= Exercise aim =
Exact copy, pictures excluded: please retype every record below.

------------------------------------------------------------

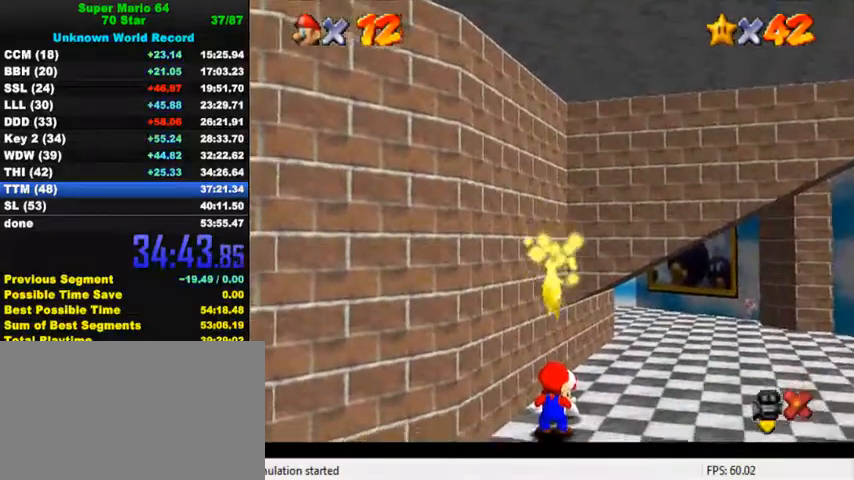
{"keys": [], "events": []}
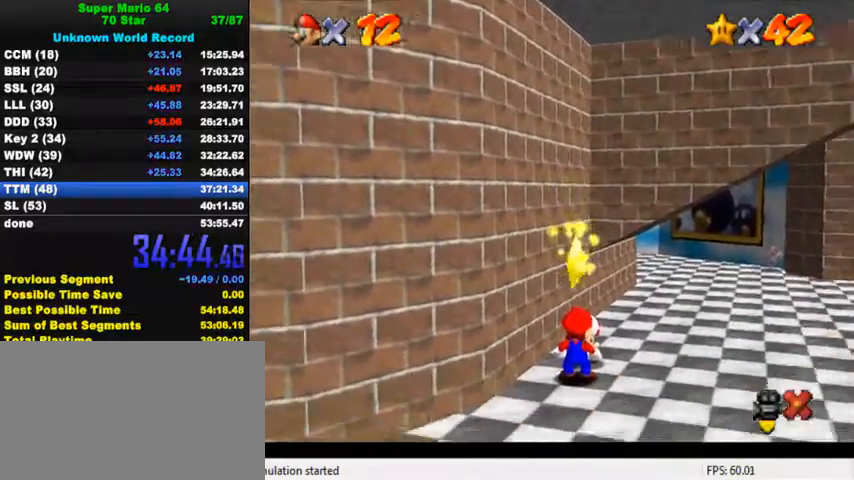
{"keys": [], "events": []}
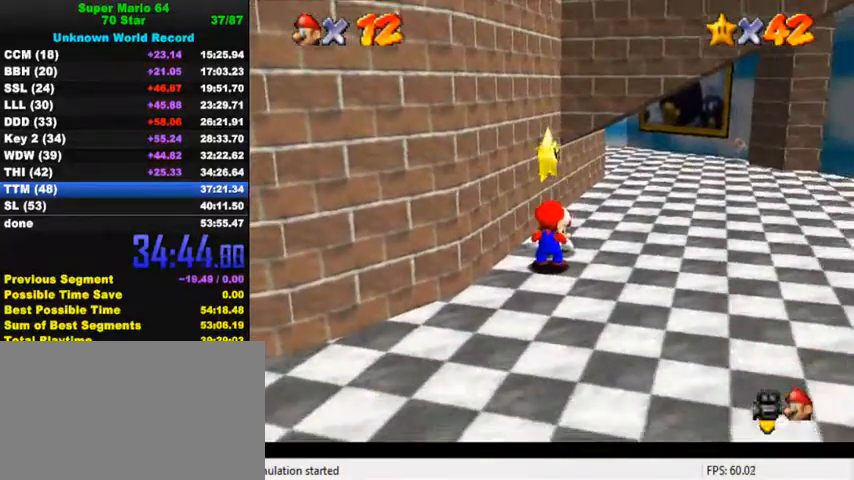
{"keys": ["shift", "y"], "events": [[200, "right", "down"], [267, "right", "up"], [267, "shift", "down"], [267, "y", "down"], [367, "shift", "up"], [367, "y", "up"], [434, "shift", "down"], [434, "y", "down"]]}
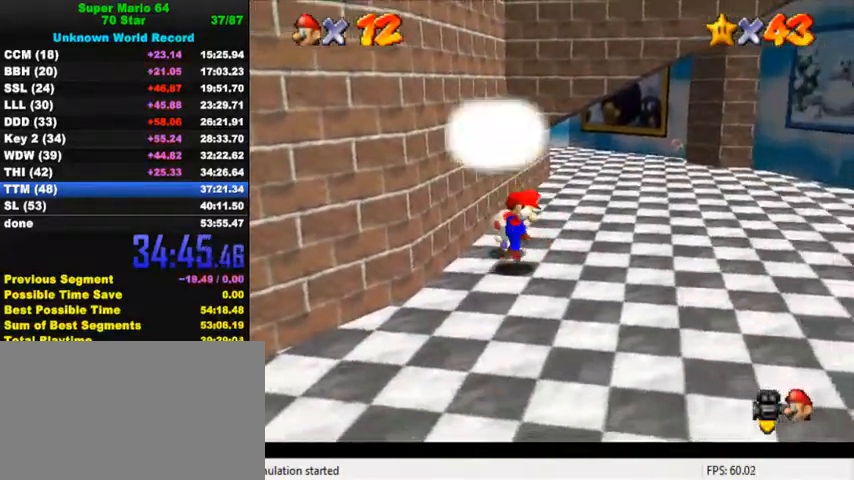
{"keys": [], "events": [[67, "shift", "up"], [67, "y", "up"]]}
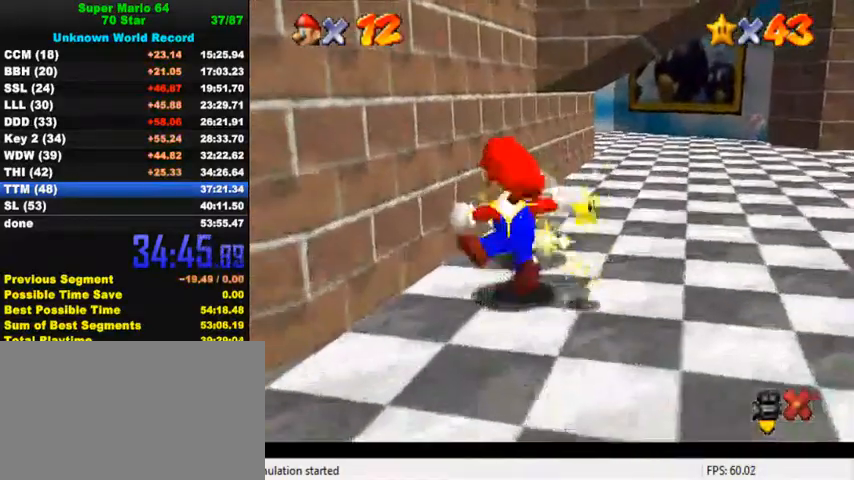
{"keys": [], "events": []}
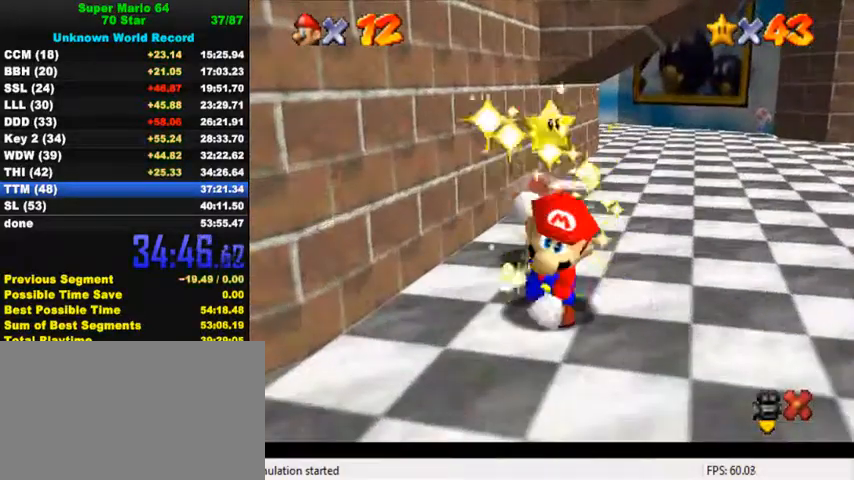
{"keys": ["right"], "events": [[67, "right", "down"]]}
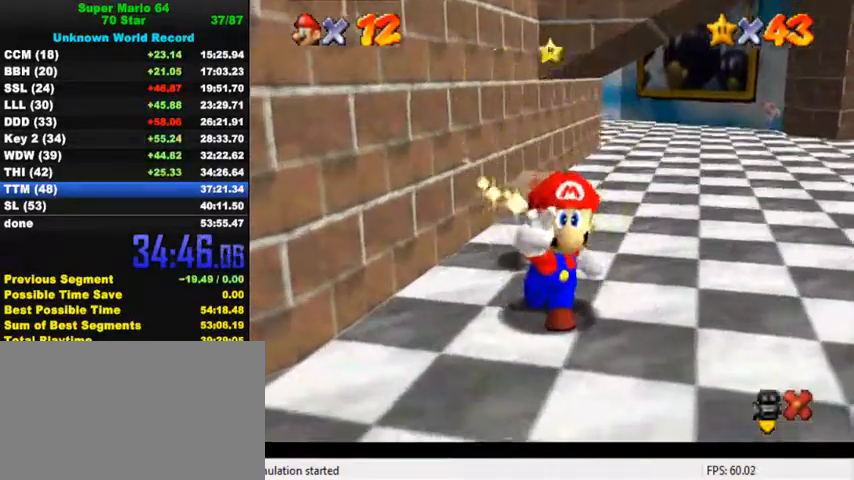
{"keys": ["right", "shift"], "events": [[434, "shift", "down"]]}
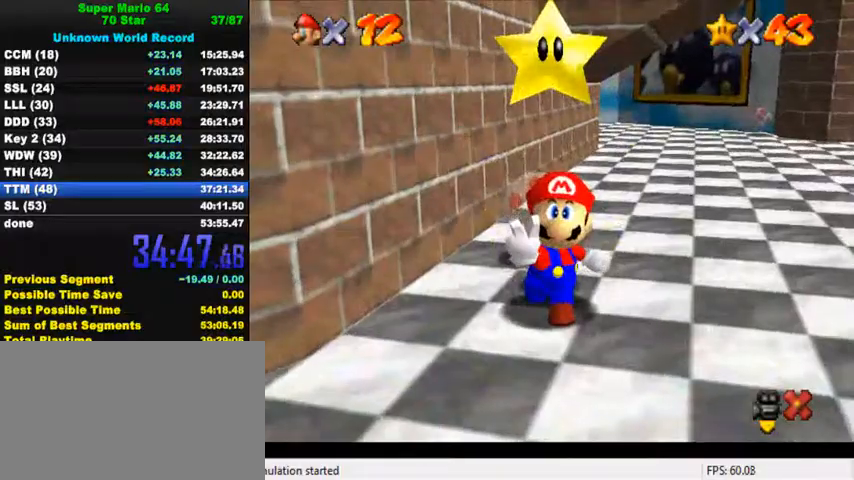
{"keys": ["right", "shift"], "events": [[34, "shift", "up"], [100, "shift", "down"], [200, "shift", "up"], [300, "shift", "down"], [367, "shift", "up"], [434, "shift", "down"]]}
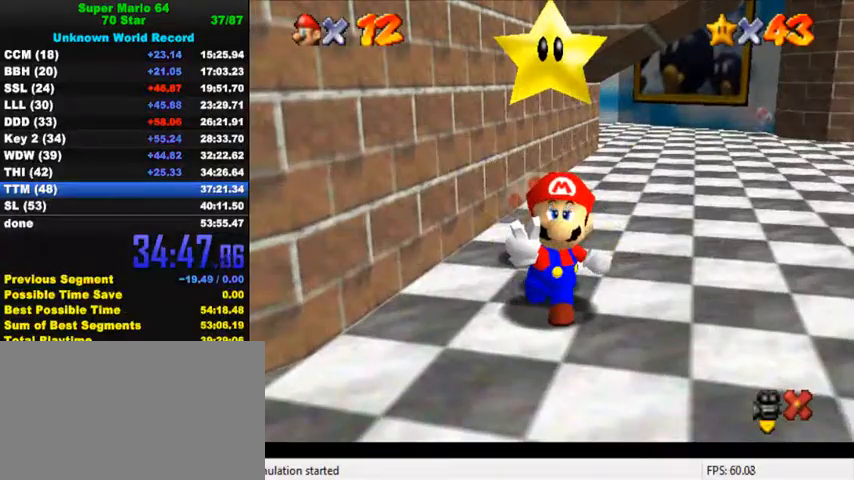
{"keys": ["right"], "events": [[34, "shift", "up"], [100, "shift", "down"], [200, "shift", "up"], [267, "shift", "down"], [367, "shift", "up"], [434, "shift", "down"], [500, "shift", "up"]]}
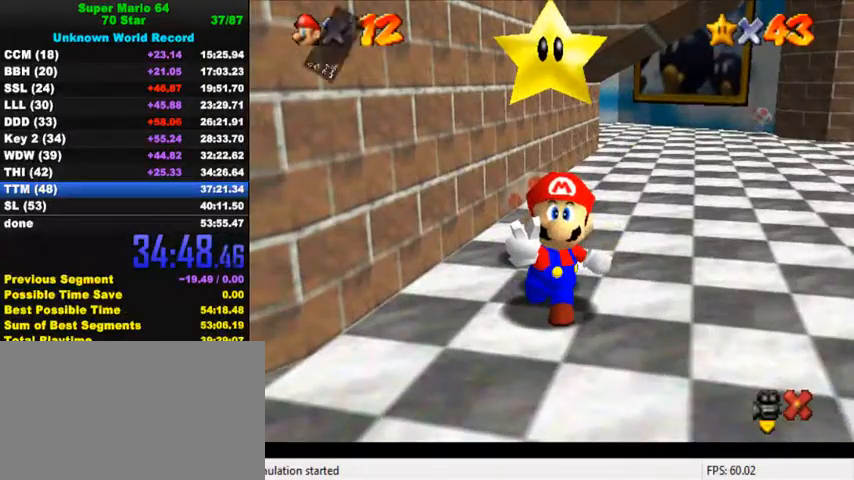
{"keys": ["right", "shift"], "events": [[67, "shift", "down"], [134, "shift", "up"], [234, "shift", "down"], [300, "shift", "up"], [367, "shift", "down"], [434, "shift", "up"], [500, "shift", "down"]]}
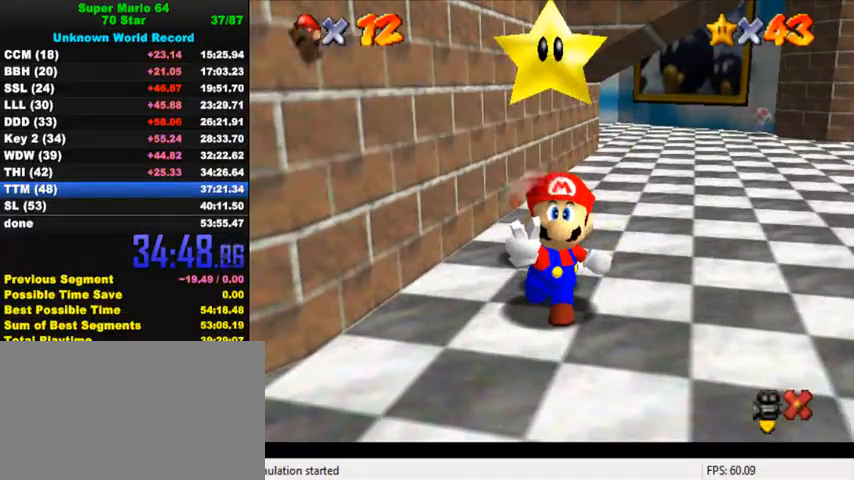
{"keys": ["right"], "events": [[67, "shift", "up"], [167, "shift", "down"], [234, "shift", "up"]]}
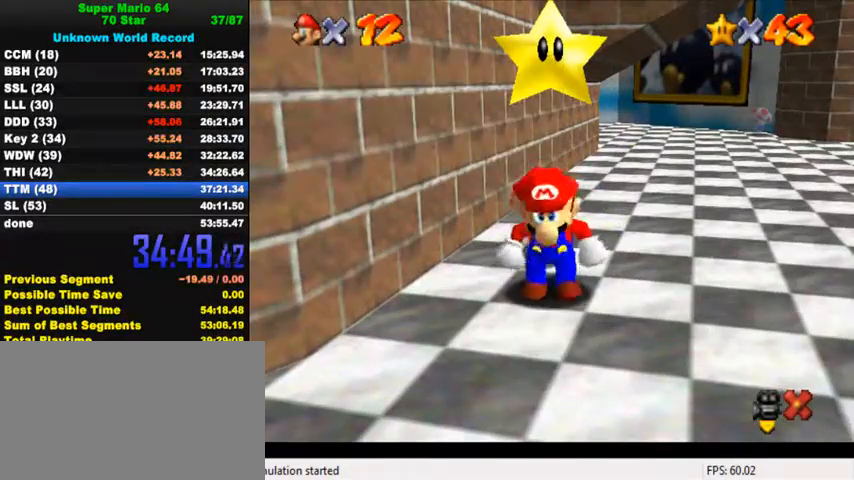
{"keys": ["ctrl", "right"], "events": [[367, "shift", "down"], [500, "ctrl", "down"], [500, "shift", "up"]]}
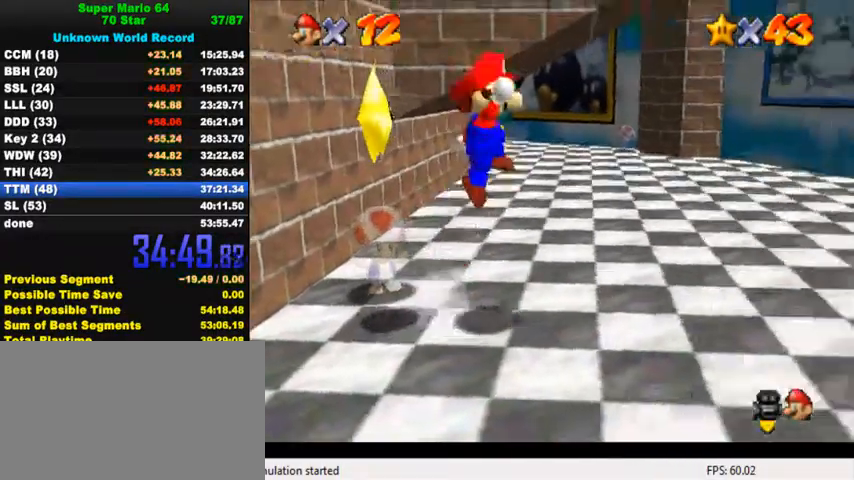
{"keys": ["up"], "events": [[100, "ctrl", "up"], [200, "w", "down"], [267, "up", "down"], [267, "w", "up"], [334, "a", "down"], [467, "a", "up"], [467, "right", "up"]]}
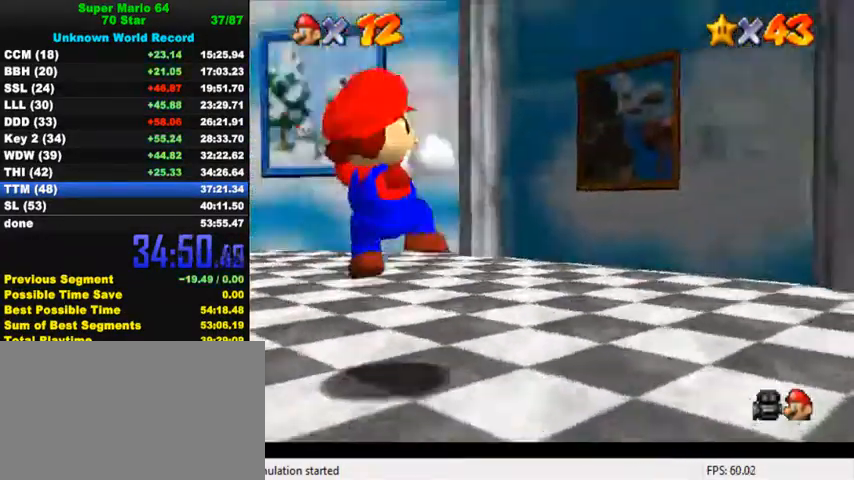
{"keys": ["right", "y"], "events": [[334, "y", "down"], [367, "shift", "down"], [400, "right", "down"], [500, "shift", "up"], [500, "up", "up"]]}
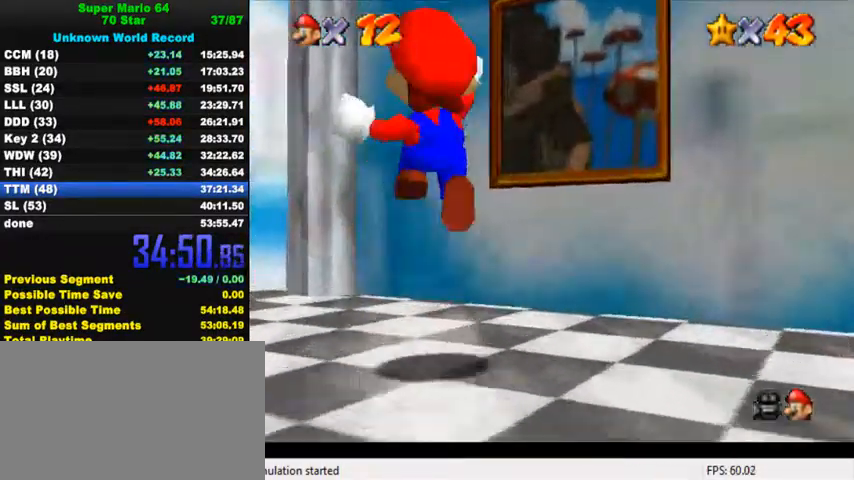
{"keys": ["right", "shift"], "events": [[34, "y", "up"], [234, "shift", "down"], [334, "shift", "up"], [400, "shift", "down"]]}
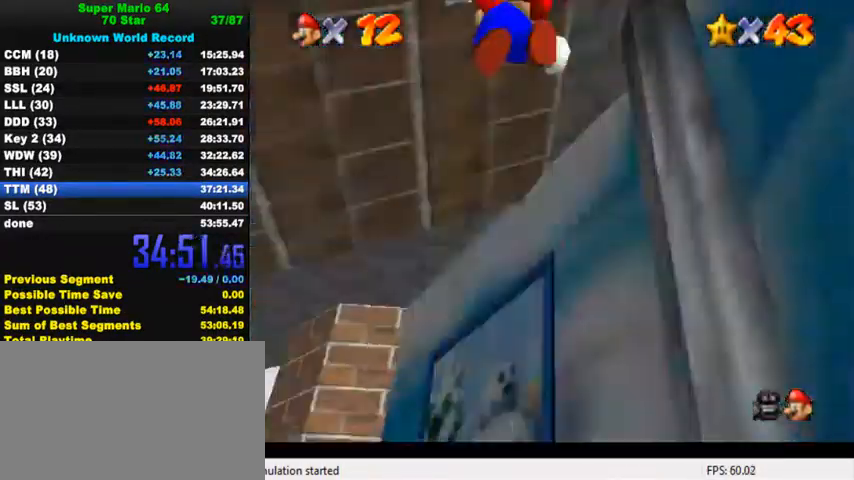
{"keys": ["down"], "events": [[34, "down", "down"], [34, "shift", "up"], [200, "a", "down"], [200, "s", "down"], [300, "a", "up"], [300, "s", "up"], [367, "a", "down"], [367, "s", "down"], [467, "a", "up"], [467, "right", "up"], [467, "s", "up"]]}
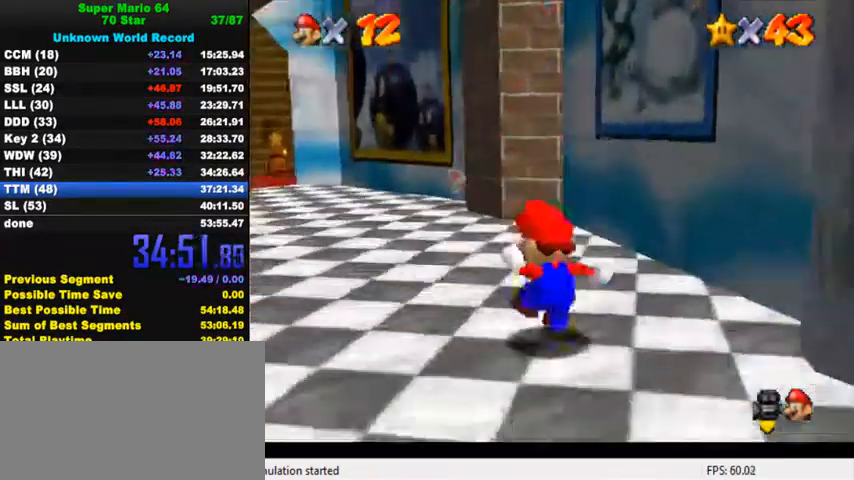
{"keys": ["down", "right"], "events": [[67, "a", "down"], [67, "s", "down"], [134, "a", "up"], [134, "s", "up"], [200, "right", "down"], [234, "a", "down"], [367, "a", "up"]]}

------------------------------------------------------------

= Exercise result =
{"keys": [], "events": []}
{"keys": [], "events": []}
{"keys": ["shift", "y"], "events": [[200, "right", "down"], [267, "right", "up"], [267, "shift", "down"], [267, "y", "down"], [367, "shift", "up"], [367, "y", "up"], [434, "shift", "down"], [434, "y", "down"]]}
{"keys": [], "events": [[67, "shift", "up"], [67, "y", "up"]]}
{"keys": [], "events": []}
{"keys": ["right"], "events": [[67, "right", "down"]]}
{"keys": ["right", "shift"], "events": [[434, "shift", "down"]]}
{"keys": ["right", "shift"], "events": [[34, "shift", "up"], [100, "shift", "down"], [200, "shift", "up"], [300, "shift", "down"], [367, "shift", "up"], [434, "shift", "down"]]}
{"keys": ["right"], "events": [[34, "shift", "up"], [100, "shift", "down"], [200, "shift", "up"], [267, "shift", "down"], [367, "shift", "up"], [434, "shift", "down"], [500, "shift", "up"]]}
{"keys": ["right", "shift"], "events": [[67, "shift", "down"], [134, "shift", "up"], [234, "shift", "down"], [300, "shift", "up"], [367, "shift", "down"], [434, "shift", "up"], [500, "shift", "down"]]}
{"keys": ["right"], "events": [[67, "shift", "up"], [167, "shift", "down"], [234, "shift", "up"]]}
{"keys": ["ctrl", "right"], "events": [[367, "shift", "down"], [500, "ctrl", "down"], [500, "shift", "up"]]}
{"keys": ["up"], "events": [[100, "ctrl", "up"], [200, "w", "down"], [267, "up", "down"], [267, "w", "up"], [334, "a", "down"], [467, "a", "up"], [467, "right", "up"]]}
{"keys": ["right", "y"], "events": [[334, "y", "down"], [367, "shift", "down"], [400, "right", "down"], [500, "shift", "up"], [500, "up", "up"]]}
{"keys": ["right", "shift"], "events": [[34, "y", "up"], [234, "shift", "down"], [334, "shift", "up"], [400, "shift", "down"]]}
{"keys": ["down"], "events": [[34, "down", "down"], [34, "shift", "up"], [200, "a", "down"], [200, "s", "down"], [300, "a", "up"], [300, "s", "up"], [367, "a", "down"], [367, "s", "down"], [467, "a", "up"], [467, "right", "up"], [467, "s", "up"]]}
{"keys": ["down", "right"], "events": [[67, "a", "down"], [67, "s", "down"], [134, "a", "up"], [134, "s", "up"], [200, "right", "down"], [234, "a", "down"], [367, "a", "up"]]}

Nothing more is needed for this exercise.